[ACTIVITY LIST]
1. In the passage on designer Irene Galitzine, which Italian designers did she join in 1943?
2. Extend the Irene Galitzine biography with a few more sentences, picking up right after its final sentence.

[SUPPLIED PASSAGE]
------
Princess Irene Galitzine (; ; 22 July 1916 – 20 October 2006) was a Russian-Georgian fashion designer whose best known creation was the palazzo pyjama.

Early life

Princess Irene Galitzine was born in 1916 in Tiflis, Russia Empire (now Tbilisi, Georgia), to Prince Boris Galitzine (1878–1958), an official of the imperial guard who belonged to the aristocratic Galitzine family, whose origins date back to 1200 and a Georgian mother, Princess Nina Lazareff (Lazarashvili, 1888–1957). However, her family were forced to flee the country following the 1917 October Revolution, and took up residence in Italy.

Career 
After studying art in Rome, English at Cambridge and French at the Sorbonne, Galitzine joined the Italian designers Sorelle Fontana in 1943 and worked with them for 3 years.

In 1946, she opened her own salon and presented her first collection. In 1960, she achieved great success with the launch of her palazzo pyjamas which were wide legged evening trousers made of soft silk. Evening pyjamas became a firm fixture of the fashion scene during the 1960s. Currently, some of her original palazzo pyjama collection still exist in notable museums around the world including the Metropolitan Museum of Art in New York, the Victoria and Albert Museum in London and the Costume Museum in St. Petersburg, Russia.
------
[RECORDED INFORMATION]
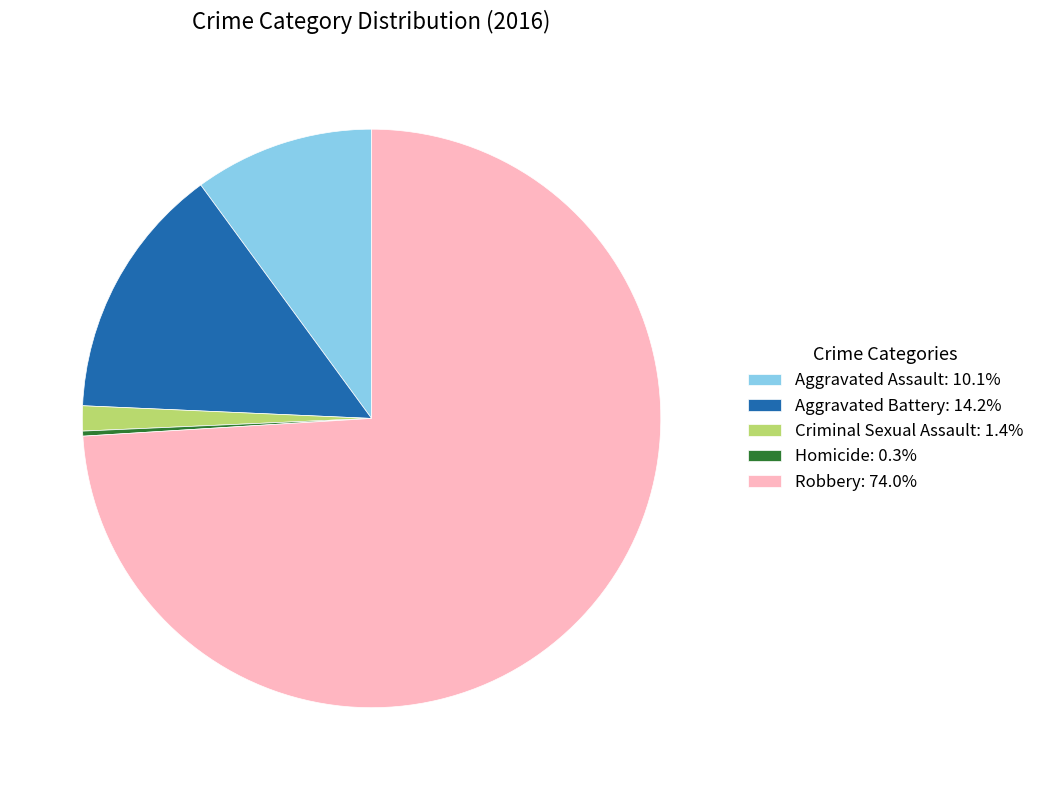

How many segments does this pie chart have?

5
------
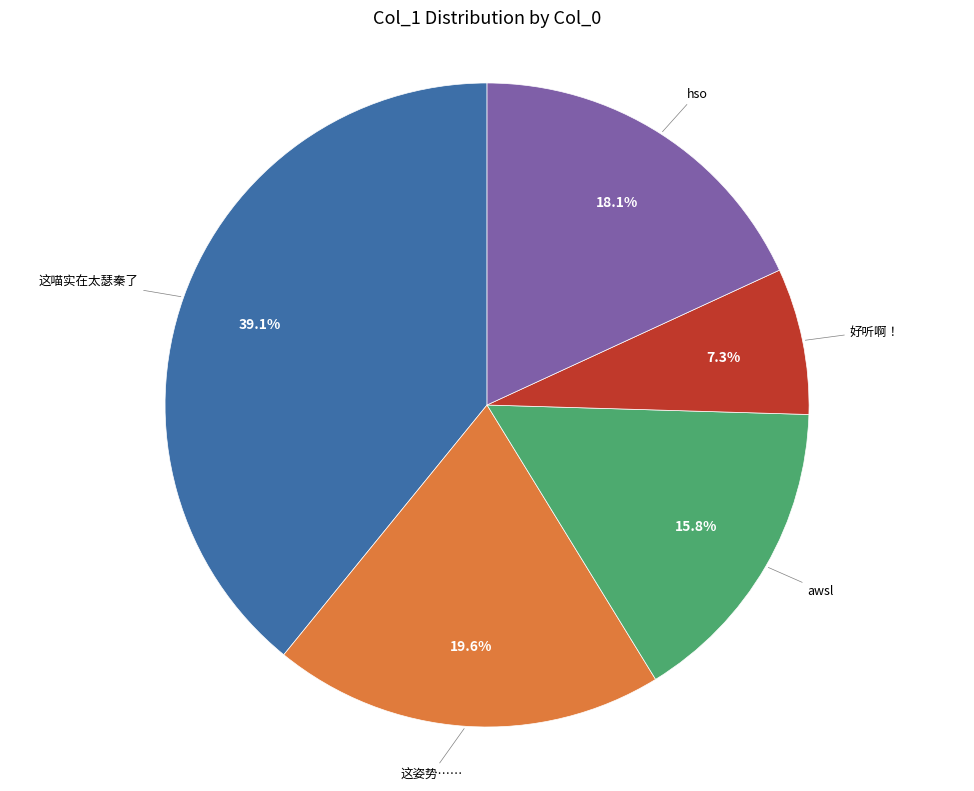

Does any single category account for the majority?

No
------
[TASK-BY-TASK RESULTS]
1. Sorelle Fontana.

2.
In 1962, she was named Designer of the Year by the Italian fashion press. In 1965, she won the British Sunday Times International Fashion Award and was named to the International Best Dressed List Hall of Fame. Since then, her creations have been worn by some of the most famous women in the world such as Sofia Loren, Elizabeth Taylor, Lee Radziwill, Jacqueline Kennedy Onassis, Princess Ira von Fürstenberg, Queen Paola of Belgium, Queen Anne-Marie of Greece, Marie-Hélène de Rothschild, Duchess of Windsor, Soraya Esfandiary-Bakhtiari, Merle Oberon, Audrey Hepburn, Hope Portocarrero, Marella Agnelli, Greta Garbo, Catherine Spaak, Pamela Churchill Harriman and Claudia Cardinale.

In 1990, the Galitzine label was purchased by the Xines Company. She was subsequently sentenced to six months in jail for tax evasion.

In September 1996, Galitizine opened her first boutique in Moscow, and in November of the same year she published her biography entitled From Russia to Russia.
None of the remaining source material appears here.